ACTIVITY: Extract every line in the material below that contains the string "yang", and copy each line unchanged.

SOURCE DATA:

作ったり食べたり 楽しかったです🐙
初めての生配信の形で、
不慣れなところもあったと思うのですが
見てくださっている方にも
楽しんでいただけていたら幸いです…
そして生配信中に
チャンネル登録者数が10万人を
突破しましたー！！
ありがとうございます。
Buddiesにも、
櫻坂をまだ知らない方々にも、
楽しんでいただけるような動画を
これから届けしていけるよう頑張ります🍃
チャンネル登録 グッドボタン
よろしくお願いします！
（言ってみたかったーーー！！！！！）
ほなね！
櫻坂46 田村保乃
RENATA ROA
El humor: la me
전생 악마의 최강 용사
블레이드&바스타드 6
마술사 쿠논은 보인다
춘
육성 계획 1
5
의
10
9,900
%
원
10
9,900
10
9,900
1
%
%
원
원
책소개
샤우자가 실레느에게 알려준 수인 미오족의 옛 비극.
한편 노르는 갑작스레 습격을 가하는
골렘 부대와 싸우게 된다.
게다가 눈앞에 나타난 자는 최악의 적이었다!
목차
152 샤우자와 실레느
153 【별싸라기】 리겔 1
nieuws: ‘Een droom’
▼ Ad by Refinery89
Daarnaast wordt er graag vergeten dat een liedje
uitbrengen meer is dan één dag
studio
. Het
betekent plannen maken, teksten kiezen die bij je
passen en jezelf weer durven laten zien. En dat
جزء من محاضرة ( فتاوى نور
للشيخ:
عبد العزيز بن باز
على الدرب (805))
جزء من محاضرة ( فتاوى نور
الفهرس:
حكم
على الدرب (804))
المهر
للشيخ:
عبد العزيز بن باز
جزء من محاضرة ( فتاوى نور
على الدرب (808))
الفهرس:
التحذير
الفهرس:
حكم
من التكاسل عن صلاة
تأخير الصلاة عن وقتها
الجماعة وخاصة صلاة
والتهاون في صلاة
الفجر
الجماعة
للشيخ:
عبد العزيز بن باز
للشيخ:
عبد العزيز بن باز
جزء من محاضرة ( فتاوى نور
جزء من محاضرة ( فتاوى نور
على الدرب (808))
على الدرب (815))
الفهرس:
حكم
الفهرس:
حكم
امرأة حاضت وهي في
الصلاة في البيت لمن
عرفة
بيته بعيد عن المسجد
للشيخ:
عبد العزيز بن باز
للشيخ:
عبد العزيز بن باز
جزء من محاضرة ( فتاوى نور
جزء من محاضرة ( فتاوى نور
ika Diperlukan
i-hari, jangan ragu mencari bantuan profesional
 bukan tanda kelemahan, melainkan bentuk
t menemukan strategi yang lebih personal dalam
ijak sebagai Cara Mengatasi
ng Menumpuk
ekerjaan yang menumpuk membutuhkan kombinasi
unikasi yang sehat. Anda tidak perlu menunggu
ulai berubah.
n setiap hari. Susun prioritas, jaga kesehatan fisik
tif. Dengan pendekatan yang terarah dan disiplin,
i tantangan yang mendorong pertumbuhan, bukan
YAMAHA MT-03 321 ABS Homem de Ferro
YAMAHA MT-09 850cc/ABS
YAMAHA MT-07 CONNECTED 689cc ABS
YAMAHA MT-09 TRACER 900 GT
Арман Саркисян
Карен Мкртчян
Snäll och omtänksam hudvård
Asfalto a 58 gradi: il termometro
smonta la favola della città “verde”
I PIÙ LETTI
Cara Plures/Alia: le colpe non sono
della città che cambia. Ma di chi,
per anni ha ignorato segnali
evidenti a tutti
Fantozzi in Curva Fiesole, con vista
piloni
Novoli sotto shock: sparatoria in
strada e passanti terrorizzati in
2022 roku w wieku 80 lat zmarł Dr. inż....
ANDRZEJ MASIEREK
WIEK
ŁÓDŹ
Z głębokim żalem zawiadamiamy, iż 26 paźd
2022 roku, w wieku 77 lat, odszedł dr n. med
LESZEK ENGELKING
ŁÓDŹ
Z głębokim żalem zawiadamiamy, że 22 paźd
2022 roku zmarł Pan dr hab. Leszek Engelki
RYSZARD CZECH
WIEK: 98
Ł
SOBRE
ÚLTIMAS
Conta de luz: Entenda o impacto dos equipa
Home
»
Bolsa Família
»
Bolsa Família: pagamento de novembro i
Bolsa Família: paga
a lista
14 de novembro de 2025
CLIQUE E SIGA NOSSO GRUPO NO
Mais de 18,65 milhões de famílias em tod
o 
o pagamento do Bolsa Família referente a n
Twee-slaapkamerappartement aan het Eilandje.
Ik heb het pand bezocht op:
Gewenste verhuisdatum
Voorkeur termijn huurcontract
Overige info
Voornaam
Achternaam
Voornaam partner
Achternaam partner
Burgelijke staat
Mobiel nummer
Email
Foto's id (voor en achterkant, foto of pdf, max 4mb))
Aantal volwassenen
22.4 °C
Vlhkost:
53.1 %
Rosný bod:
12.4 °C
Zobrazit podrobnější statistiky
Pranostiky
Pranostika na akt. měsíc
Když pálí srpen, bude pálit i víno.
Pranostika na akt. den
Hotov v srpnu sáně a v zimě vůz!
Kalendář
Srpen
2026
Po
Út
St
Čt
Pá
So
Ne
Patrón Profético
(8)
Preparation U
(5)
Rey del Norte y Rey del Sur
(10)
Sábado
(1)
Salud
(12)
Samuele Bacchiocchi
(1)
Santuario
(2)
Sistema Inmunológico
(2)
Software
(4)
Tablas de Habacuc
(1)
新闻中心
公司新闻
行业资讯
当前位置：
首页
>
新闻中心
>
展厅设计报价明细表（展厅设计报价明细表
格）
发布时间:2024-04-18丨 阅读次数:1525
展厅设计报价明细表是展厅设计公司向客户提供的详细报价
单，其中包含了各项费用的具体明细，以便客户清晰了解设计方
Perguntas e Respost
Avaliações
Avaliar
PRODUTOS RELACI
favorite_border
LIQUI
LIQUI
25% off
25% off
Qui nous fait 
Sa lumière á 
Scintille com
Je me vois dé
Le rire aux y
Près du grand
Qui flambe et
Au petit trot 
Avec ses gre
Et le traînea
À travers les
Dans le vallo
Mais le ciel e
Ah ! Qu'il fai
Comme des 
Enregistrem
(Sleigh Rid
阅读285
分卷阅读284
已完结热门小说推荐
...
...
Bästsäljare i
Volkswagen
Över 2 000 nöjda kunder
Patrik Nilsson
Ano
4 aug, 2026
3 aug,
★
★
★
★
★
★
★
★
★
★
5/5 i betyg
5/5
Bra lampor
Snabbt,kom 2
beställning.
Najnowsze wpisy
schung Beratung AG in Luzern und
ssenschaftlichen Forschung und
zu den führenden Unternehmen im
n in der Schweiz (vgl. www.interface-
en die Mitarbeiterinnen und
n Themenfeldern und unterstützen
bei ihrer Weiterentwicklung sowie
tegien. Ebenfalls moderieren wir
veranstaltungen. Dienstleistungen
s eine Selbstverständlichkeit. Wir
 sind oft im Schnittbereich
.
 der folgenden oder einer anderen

TASK ANSWER:
t menemukan strategi yang lebih personal dalam
ekerjaan yang menumpuk membutuhkan kombinasi
unikasi yang sehat. Anda tidak perlu menunggu
tif. Dengan pendekatan yang terarah dan disiplin,
i tantangan yang mendorong pertumbuhan, bukan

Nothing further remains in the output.